Harris: Fewer stocks are making new highs, and many are making new lows, which is emblematic of a market with weakening momentum, and has traditionally been seen prior to the emergence of full bear trends. With the Fed’s discount rate at 6% for the first time since the large equity market top in the winter of 2000, which subsequently led to the fierce decline in equities through July 2002, caution and equity hedging may be in order.
PIMCO’s StocksPLUS Short strategy, which is part of our Strategic Markets product area, can be an efficient way to implement a structural short position in the S&P 500 as a hedge against a downturn in equities. The StocksPLUS Short strategy is similar to our StocksPLUS Total Return strategy, but instead of gaining long stock market exposure through equity futures, the StocksPLUS Short strategy sells futures to gain short exposure to the S&P 500 index. We back that exposure to equity futures with a portfolio of bonds that employs PIMCO’s well-known total return investment style. The bond portfolio serves as collateral on the futures position as well as a structural source of potential alpha.
Q: Can you elaborate on the bond-based alpha strategy PIMCO employs in the Strategic Markets products? How is this a structural source of alpha and how does it work?
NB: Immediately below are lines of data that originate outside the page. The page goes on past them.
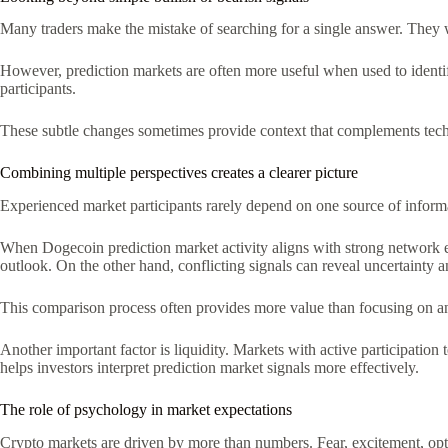
Many traders make the mistake of searching for a single answer. They 
However, prediction markets are often more useful when used to identif
participants.
These subtle changes sometimes provide context that complements techn
Combining multiple perspectives creates a clearer picture
Experienced market participants rarely depend on one source of informa
When Dogecoin prediction market activity aligns with strong network eng
outlook. On the other hand, conflicting signals can reveal uncertainty 
This comparison process often provides more value than focusing on any
Another important factor is liquidity. Markets with active participation
helps investors interpret prediction market signals more effectively.
The role of psychology in market expectations
Crypto markets are driven by more than numbers. Fear, excitement, opt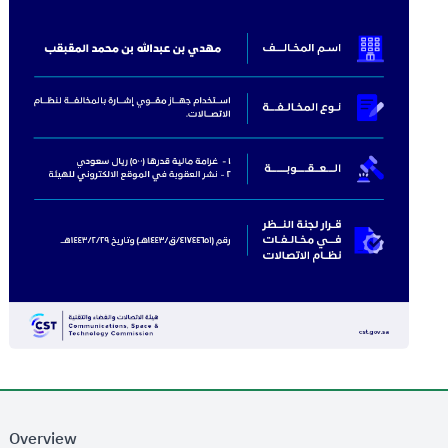
Overview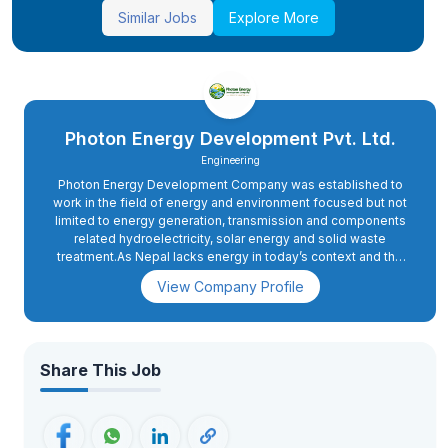
Similar Jobs
Explore More
Photon Energy Development Pvt. Ltd.
Engineering
Photon Energy Development Company was established to
work in the field of energy and environment focused but not
limited to energy generation, transmission and components
related hydroelectricity, solar energy and solid waste
treatment.As Nepal lacks energy in today’s context and the
demand of energy will rise sharply when the country moves
View Company Profile
ahead to upgrade itself from the least developed countries
to developing nations by 2022.Hence, the motive of the
company is very relevant to the future prospect also.
Share This Job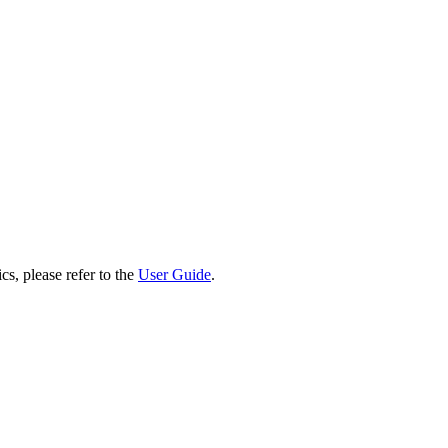
cs, please refer to the
User Guide
.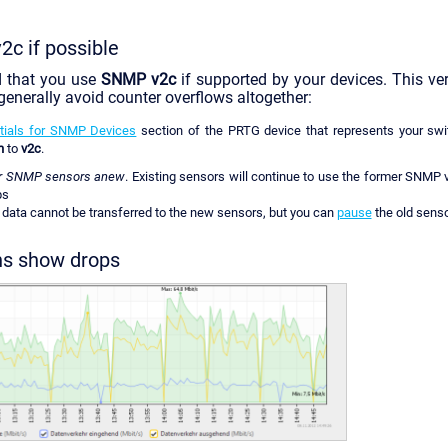
c if possible
 that you use
SNMP v2c
if supported by your devices. This ve
 generally avoid counter overflows altogether:
tials for SNMP Devices
section of the PRTG device that represents your swit
n
to
v2c
.
ur SNMP sensors anew
. Existing sensors will continue to use the former SNMP v
ps
c data cannot be transferred to the new sensors, but you can
pause
the old senso
phs show drops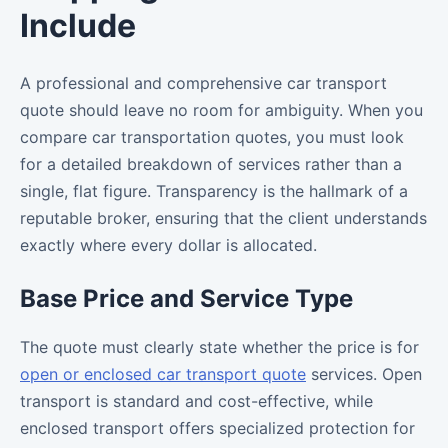
Include
A professional and comprehensive car transport
quote should leave no room for ambiguity. When you
compare car transportation quotes, you must look
for a detailed breakdown of services rather than a
single, flat figure. Transparency is the hallmark of a
reputable broker, ensuring that the client understands
exactly where every dollar is allocated.
Base Price and Service Type
The quote must clearly state whether the price is for
open or enclosed car transport quote
services. Open
transport is standard and cost-effective, while
enclosed transport offers specialized protection for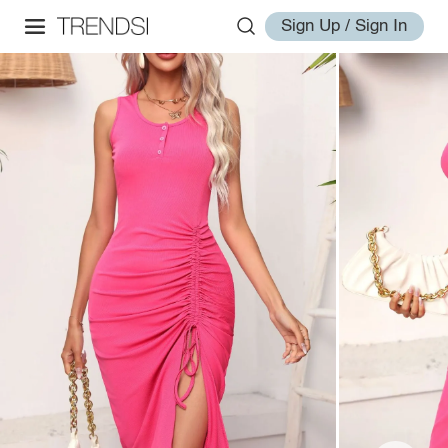
Sign Up / Sign In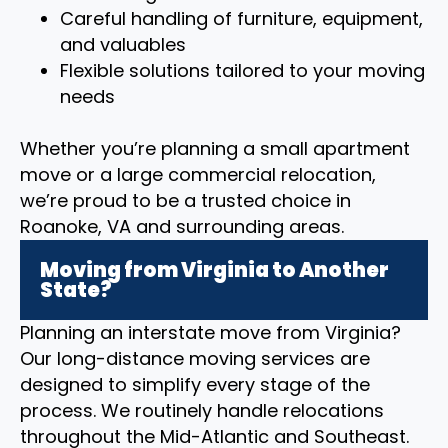
Careful handling of furniture, equipment,
and valuables
Flexible solutions tailored to your moving
needs
Whether you’re planning a small apartment
move or a large commercial relocation,
we’re proud to be a trusted choice in
Roanoke, VA and surrounding areas.
Moving from Virginia to Another
State?
Planning an interstate move from Virginia?
Our long-distance moving services are
designed to simplify every stage of the
process. We routinely handle relocations
throughout the Mid-Atlantic and Southeast.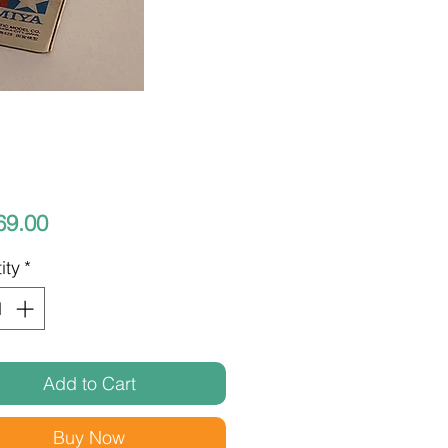
Price
69.00
ity
*
Add to Cart
Buy Now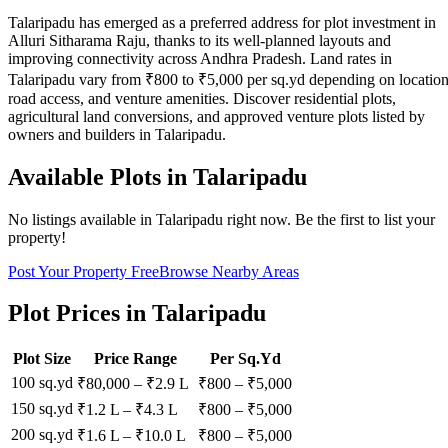
Talaripadu has emerged as a preferred address for plot investment in
Alluri Sitharama Raju, thanks to its well-planned layouts and
improving connectivity across Andhra Pradesh. Land rates in
Talaripadu vary from ₹800 to ₹5,000 per sq.yd depending on location
road access, and venture amenities. Discover residential plots,
agricultural land conversions, and approved venture plots listed by
owners and builders in Talaripadu.
Available Plots in
Talaripadu
No listings available in
Talaripadu
right now. Be the first to list your
property!
Post Your Property Free
Browse Nearby Areas
Plot Prices in
Talaripadu
Plot Size
Price Range
Per Sq.Yd
100 sq.yd
₹80,000
–
₹2.9 L
₹
800
– ₹
5,000
150 sq.yd
₹1.2 L
–
₹4.3 L
₹
800
– ₹
5,000
200 sq.yd
₹1.6 L
–
₹10.0 L
₹
800
– ₹
5,000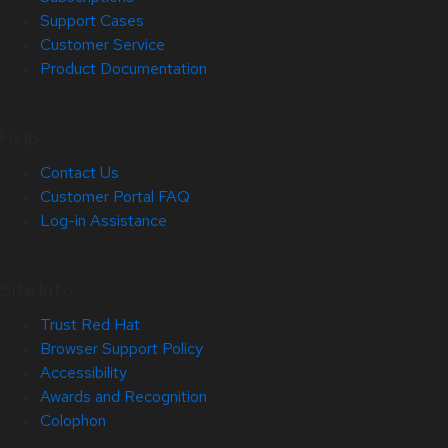
Support Cases
Customer Service
Product Documentation
Help
Contact Us
Customer Portal FAQ
Log-in Assistance
Site Info
Trust Red Hat
Browser Support Policy
Accessibility
Awards and Recognition
Colophon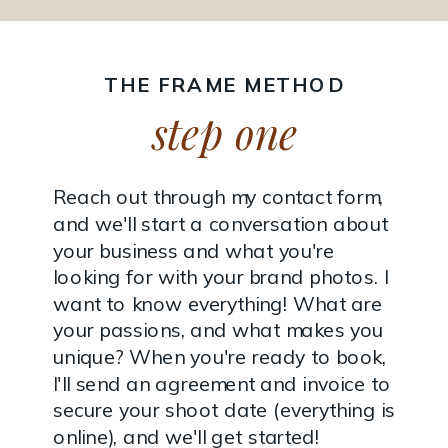
THE FRAME METHOD
step one
Reach out through my contact form,
and we'll start a conversation about
your business and what you're
looking for with your brand photos. I
want to know everything! What are
your passions, and what makes you
unique? When you're ready to book,
I'll send an agreement and invoice to
secure your shoot date (everything is
online), and we'll get started!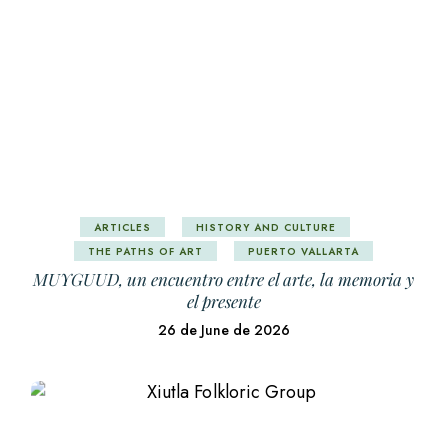
ARTICLES
HISTORY AND CULTURE
THE PATHS OF ART
PUERTO VALLARTA
MUYGUUD, un encuentro entre el arte, la memoria y
el presente
26 de June de 2026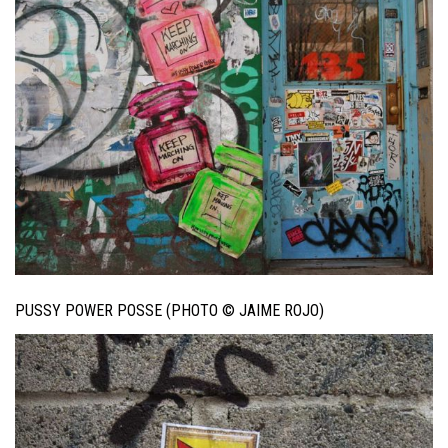
PUSSY POWER POSSE (PHOTO © JAIME ROJO)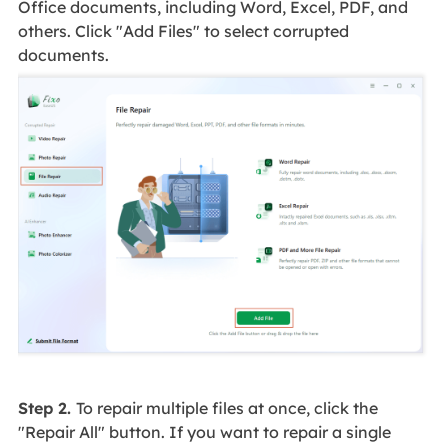
Office documents, including Word, Excel, PDF, and
others. Click "Add Files" to select corrupted
documents.
Step 2.
To repair multiple files at once, click the
"Repair All" button. If you want to repair a single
Harris: The alpha strategy used in the Strategic Markets products capitalizes on the normal upward sloping structure of the bond market yield curve. Over the business cycle, short-term rates, because of the constant demand for liquidity for transactions, usually yield below intermediate and long-term rates. From time to time, the shape of the yield curve changes, such as when the Fed tightens, as it has done since Summer 2004. But, historically, that tends to be relatively short-lived; yields on intermediate and long-term bonds are usually higher than on short-term bonds.
Futures and swaps contracts tend to incorporate a financing rate based on the short-term rate, partly due to industry convention and partly due to the dominance of short-term program trading. By paying the short-term rate to finance market exposure in futures and then investing the rest of the portfolio in longer-term bonds, we have the potential to generate longer-term structural alpha based on the differential between short and long-term interest rates.
Institutional investors have a naturally longer-term time horizon compared to most futures market participants and can potentially utilize this important advantage to produce attractive, enhanced long-term returns from equities and other asset classes—real estate through equity REITs, as in PIMCO’s RealEstateRealReturn Strategy, and commodities through commodity indexes, as in our CommodityRealReturn Strategy. The basic approach works in much the same way in each of these asset classes, enabling us to provide the potential to outperform in asset classes that heretofore have been viewed as either alternative, highly illiquid, expensive to operate in, or all three. The new strategies share common heritages and lever PIMCO’s expertise into areas that most people wouldn’t normally associate with PIMCO. Utilizing the discipline described, we believe we can compete effectively against traditional asset managers—far afield from the bond management business—and hopefully deliver attractive returns to longer-term and performance attuned investors in a range of important asset classes.
Q: Thank you for this update on PIMCO’s Strategic Markets products, Brent.